#### [GIVEN TEXT]
^^^^
The Australia Institute suggested that a National Climate Disaster Fund, paid for by levies on coal, oil, and gas production, would save taxpayers the billions that needs to be spent on mitigation of disasters caused by climate change, such as the South Australian HAB.

===Criticism===
On 16 March 2026, an ABC Four Corners investigation suggested that the SA Government had downplayed the harmful effects of the brevetoxins on people and animals' health, and that their delay in publishing health advice had "put asthmatics and those with compromised immune systems at risk". Following the airing of the show, Professor Ian Gibbins (who featured in the program) posted a lengthy commentary about it on the SA Surf and Bloom Facebook page, pointing out the complexities and unknowns regarding the effects of the bloom, that were not conveyed in government advice, nor by the program.

===Government report===
On 24 July 2026, SARDI published a report of the preliminary investigations, which gave the environmental triggers of the bloom as threefold: floodwaters, coastal upwelling, and the marine heatwave were all contributors to the event. Dated 15 May 2026, the "preliminary report" was released several months later, after being peer-reviewed.

==Ongoing activities and situation==
Premier Peter Malinauskas and SA Environment Minister Lucy Hood continued to liaise with federal Environment Minister Murray Watt about a plan for managing the HAB through the summer. From early October, 94 coastal sites were being regularly monitored by the South Australian Research and Development Institute (SARDI). The bloom was not present in the northern Spencer Gulf, the giant cuttlefish breeding ground.

On 4 November 2025, SARDI reported in its weekly update that there was no Karenia detected at 14 out of 21 metropolitan onshore sites, and the rest recorded low levels. This had reduced considerably from 21 October, when six sites showed over a million cells of Karenia per litre.

Tests from the week beginning 28 December 2025 showed no or low levels of Karenia at 20 out of 21 metropolitan sites, although some swimmers and surfers were still reporting irritation. However, there were signs of increased activity of the bloom at the southwestern end of the Yorke Peninsula, and around Kangaroo Island, in particular Stokes Bay, with evidence of foaming and dead fish.

SARDI was continuing to monitor levels of the algae around the coast as of mid-January 2026.

On 1 February 2026, it was reported that the bloom was moving westwards with the sea currents, having mostly left Adelaide beaches, and was most active at the south-western tip of the Yorke Peninsula.

PIRSA provides regular reports of daily variations in chlorophyll-a (chla) concentrations, determined from satellite imagery, on its website. While this does not necessarily indicate the presence of Karenia species, they are an indicator of algae concentrations. The maps also indicate sea surface temperatures and the marine heatwave.

==Management==
Marine ecologist Dominic McAfee, of the University of Adelaide, said that there is limited understanding on what impacts the HAB will have in both the short and long terms, and it is essential to first fill the gaps in knowledge in order to provide evidence-based management, monitoring, and an appropriate socio-economic response to recover from the event.
^^^^
#### [RECORD EXTRACTS]
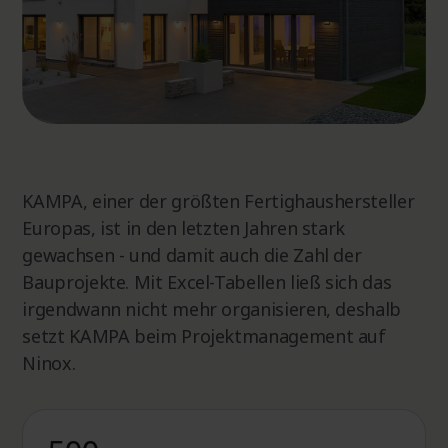
KAMPA, einer der größten Fertighaushersteller
Europas, ist in den letzten Jahren stark
gewachsen - und damit auch die Zahl der
Bauprojekte. Mit Excel-Tabellen ließ sich das
irgendwann nicht mehr organisieren, deshalb
setzt KAMPA beim Projektmanagement auf
Ninox.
^^^^
#### [WORK ORDER]
Reproduce the passage in the text on the South Australian algal bloom from "SARDI was continuing" to "the marine heatwave.".

#### [ANSWER TO THIS PROBLEM]
SARDI was continuing to monitor levels of the algae around the coast as of mid-January 2026.

On 1 February 2026, it was reported that the bloom was moving westwards with the sea currents, having mostly left Adelaide beaches, and was most active at the south-western tip of the Yorke Peninsula.

PIRSA provides regular reports of daily variations in chlorophyll-a (chla) concentrations, determined from satellite imagery, on its website. While this does not necessarily indicate the presence of Karenia species, they are an indicator of algae concentrations. The maps also indicate sea surface temperatures and the marine heatwave.